AP: Here's a quick question from an AP user: where did the line "Our days were numbered by nights on too many rooftops" in the song "Burn This City" come from.

Will: We were kind of hoodlums in Conyers when we were growing up, and we actually used to get on top of an elementary school rooftop, and just sit on there. I mean, it's not like an inspirational point in our lives, but that song is really about us getting out of a small town and people telling us we couldn't do it, and that was just kind of a lyrical ploy to put it on there. But it is true; we actually did spend nights on rooftops: everyone in the band will vouch.

AP: Speaking of AP users, a lot of people have asked about "Save Us" and why the melody kind of changed. A lot of people seem to be attached to the old version.

Will: Well really, that's the downfall of demos. That song, being as we're not a piano band (I'm not fuckin' Billy Joel), that was the first piano song I've written. And was really just from being at Joseph's house and he had a piano, and just messing around on the piano, and I came up with that "Saaave us" melody, then I was like "OK, that's gold. I love that." Really, I just started working with that, and never really was able to belt it at his house, but kind of did, and said "Ok, I might be able to hit that." But when we did the demo version in the studio, the producer recorded the piano on his computer so that we could go and demo it and not have to spend an hour trying to record piano. You know, we had five hours to do all the demos, and I sat there and busted it out, and I mean, yeah it works in the studio, but we all had a conscious decision to say that we'd rather be able to pull it off live every night than mess it up every night and still have the same melody on record. And I'm not an accomplished piano player, and we definitely want to be able to pull it off. Being that the original song is in C, we had to move it to G in order to keep as little black keys out of it as possible, so that I'm not bumbling all over the piano when we're playing it live, and so I can kind of rock on the white keys and make it easy for myself. If Paul McCartney did it, I have no shame admitting it. So that's why we had to move it down four steps, and I really think that I'm able to sing it better though. I don't really think that there's that much more emotion, I just think it's really just me going in "please don't fuck this up" mode, and having to hit it. And I think with this version, at the end especially, I think it allows you really to showcase the vocals, rather than just like "This is high as I can sing and I really can't get higher than this but I'm just going to stay on this note because this is as much as I can get and impress you." But yeah, I really like the fact that I can actually really sing it, instead of having to gut it.

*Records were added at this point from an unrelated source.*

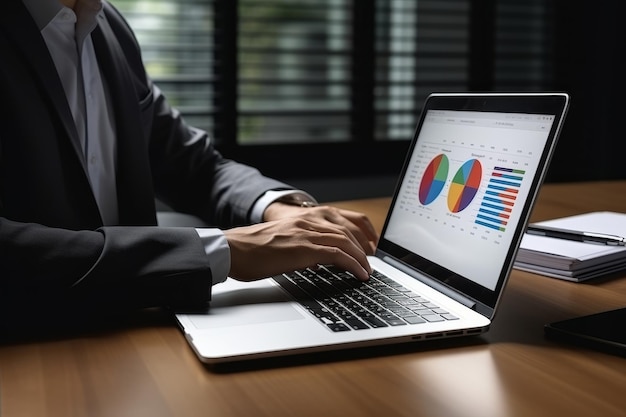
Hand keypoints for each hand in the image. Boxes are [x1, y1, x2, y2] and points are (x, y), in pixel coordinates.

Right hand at [223, 205, 377, 281]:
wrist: (232, 249)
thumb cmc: (250, 251)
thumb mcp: (281, 244)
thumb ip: (300, 247)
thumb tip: (316, 261)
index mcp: (301, 220)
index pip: (339, 223)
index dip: (358, 235)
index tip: (366, 248)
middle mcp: (307, 223)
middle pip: (346, 232)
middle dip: (363, 248)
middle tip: (371, 263)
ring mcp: (306, 234)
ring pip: (345, 242)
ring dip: (361, 258)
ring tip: (367, 271)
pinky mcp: (303, 249)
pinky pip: (337, 255)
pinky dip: (353, 265)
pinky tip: (359, 274)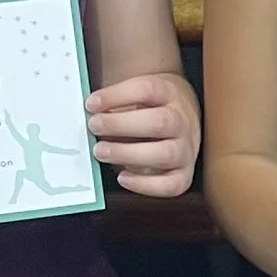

AP: That about wraps it up. Thanks so much for the interview, we really appreciate it and wish you the best of luck with the rest of the "Take Cover" tour and with the release of Chroma. Do you have anything you’d like to say to the readers of absolutepunk.net?

Will: Thanks for all the support. Everything we read in the comments is totally well received, and we take criticism very well. We love you guys and we love everybody who's been supporting us on AP - continue to do so, that's really awesome. As much as we've kind of taken over the web site - it's pretty sweet, don't get me wrong - but sorry for annoying anyone who's not really a fan of Cartel. And to the kid who thinks we're buying off Tate, we didn't give him shit because we don't have anything. I swear to god if we had any money, we wouldn't be able to pay him anyway. Thanks once again for the support though, and we'll see you soon.